**DIRECTIVE**
Starting at the first line of the entries below, please return exactly each line up to and including the one with "Most tasks are"; pictures stay out.

**DATA FOR PROCESSING**
□ □ □
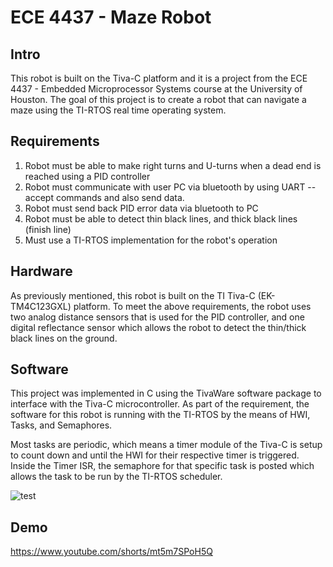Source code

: # ECE 4437 - Maze Robot

## Intro
This robot is built on the Tiva-C platform and it is a project from the ECE 4437 - Embedded Microprocessor Systems course at the University of Houston. The goal of this project is to create a robot that can navigate a maze using the TI-RTOS real time operating system.

## Requirements

1. Robot must be able to make right turns and U-turns when a dead end is reached using a PID controller
2. Robot must communicate with user PC via bluetooth by using UART -- accept commands and also send data.
3. Robot must send back PID error data via bluetooth to PC
4. Robot must be able to detect thin black lines, and thick black lines (finish line)
5. Must use a TI-RTOS implementation for the robot's operation

## Hardware
As previously mentioned, this robot is built on the TI Tiva-C (EK-TM4C123GXL) platform. To meet the above requirements, the robot uses two analog distance sensors that is used for the PID controller, and one digital reflectance sensor which allows the robot to detect the thin/thick black lines on the ground.

## Software
This project was implemented in C using the TivaWare software package to interface with the Tiva-C microcontroller. As part of the requirement, the software for this robot is running with the TI-RTOS by the means of HWI, Tasks, and Semaphores.

Most tasks are periodic, which means a timer module of the Tiva-C is setup to count down and until the HWI for their respective timer is triggered. Inside the Timer ISR, the semaphore for that specific task is posted which allows the task to be run by the TI-RTOS scheduler.

![test](https://user-images.githubusercontent.com/46465969/204386864-cd091bbf-2eca-4e99-b802-8aa335e1bbb3.jpg)

## Demo
https://www.youtube.com/shorts/mt5m7SPoH5Q
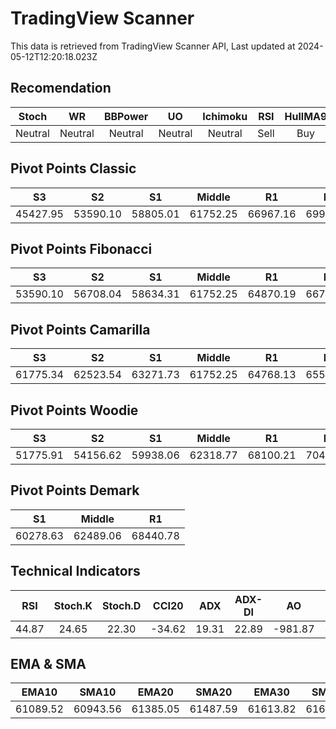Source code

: # TradingView Scanner
This data is retrieved from TradingView Scanner API, Last updated at 2024-05-12T12:20:18.023Z

## Recomendation
| Stoch | WR | BBPower | UO | Ichimoku | RSI | HullMA9 |
| :---: | :---: | :---: | :---: | :---: | :---: | :---: |
| Neutral | Neutral | Neutral | Neutral | Neutral | Sell | Buy |

## Pivot Points Classic
| S3 | S2 | S1 | Middle | R1 | R2 | R3 |
| :---: | :---: | :---: | :---: | :---: | :---: | :---: |
| 45427.95 | 53590.10 | 58805.01 | 61752.25 | 66967.16 | 69914.40 | 78076.55 |

## Pivot Points Fibonacci
| S3 | S2 | S1 | Middle | R1 | R2 | R3 |
| :---: | :---: | :---: | :---: | :---: | :---: | :---: |
| 53590.10 | 56708.04 | 58634.31 | 61752.25 | 64870.19 | 66796.46 | 69914.40 |

## Pivot Points Camarilla
| S3 | S2 | S1 | Middle | R1 | R2 | R3 |
| :---: | :---: | :---: | :---: | :---: | :---: | :---: |
| 61775.34 | 62523.54 | 63271.73 | 61752.25 | 64768.13 | 65516.32 | 66264.52 |

## Pivot Points Woodie
| S3 | S2 | S1 | Middle | R1 | R2 | R3 |
| :---: | :---: | :---: | :---: | :---: | :---: | :---: |
| 51775.91 | 54156.62 | 59938.06 | 62318.77 | 68100.21 | 70480.92 | 76262.36 |

## Pivot Points Demark
| S1 | Middle | R1 |
| :---: | :---: | :---: |
| 60278.63 | 62489.06 | 68440.78 |

## Technical Indicators
| RSI | Stoch.K | Stoch.D | CCI20 | ADX | ADX-DI | AO | Mom | MACD | MACD | W.R | HullMA9 |
| :---: | :---: | :---: | :---: | :---: | :---: | :---: | :---: | :---: | :---: | :---: | :---: |
| 44.87 | 24.65 | 22.30 | -34.62 | 19.31 | 22.89 | -981.87 | 307.84 | -389.69 | -398.94 | -72.49 | 60992.06 |

## EMA & SMA
| EMA10 | SMA10 | EMA20 | SMA20 | EMA30 | SMA30 | EMA50 | SMA50 | EMA100 | SMA100 | EMA200 | SMA200 |
| :---: | :---: | :---: | :---: | :---: | :---: | :---: | :---: | :---: | :---: | :---: | :---: |
| 61089.52 | 60943.56 | 61385.05 | 61487.59 | 61613.82 | 61699.95 | 61874.64 | 62527.28 | 62431.86 | 62046.10 | 63358.70 | 63859.02 |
□ □ □
**ANSWER TO THIS EXERCISE**
Source code

: # ECE 4437 - Maze Robot

## Intro
This robot is built on the Tiva-C platform and it is a project from the ECE 4437 - Embedded Microprocessor Systems course at the University of Houston. The goal of this project is to create a robot that can navigate a maze using the TI-RTOS real time operating system.

## Requirements

1. Robot must be able to make right turns and U-turns when a dead end is reached using a PID controller
2. Robot must communicate with user PC via bluetooth by using UART -- accept commands and also send data.
3. Robot must send back PID error data via bluetooth to PC
4. Robot must be able to detect thin black lines, and thick black lines (finish line)
5. Must use a TI-RTOS implementation for the robot's operation

## Hardware
As previously mentioned, this robot is built on the TI Tiva-C (EK-TM4C123GXL) platform. To meet the above requirements, the robot uses two analog distance sensors that is used for the PID controller, and one digital reflectance sensor which allows the robot to detect the thin/thick black lines on the ground.

## Software
This project was implemented in C using the TivaWare software package to interface with the Tiva-C microcontroller. As part of the requirement, the software for this robot is running with the TI-RTOS by the means of HWI, Tasks, and Semaphores.

Most tasks are periodic, which means a timer module of the Tiva-C is setup to count down and until the HWI for their respective timer is triggered. Inside the Timer ISR, the semaphore for that specific task is posted which allows the task to be run by the TI-RTOS scheduler.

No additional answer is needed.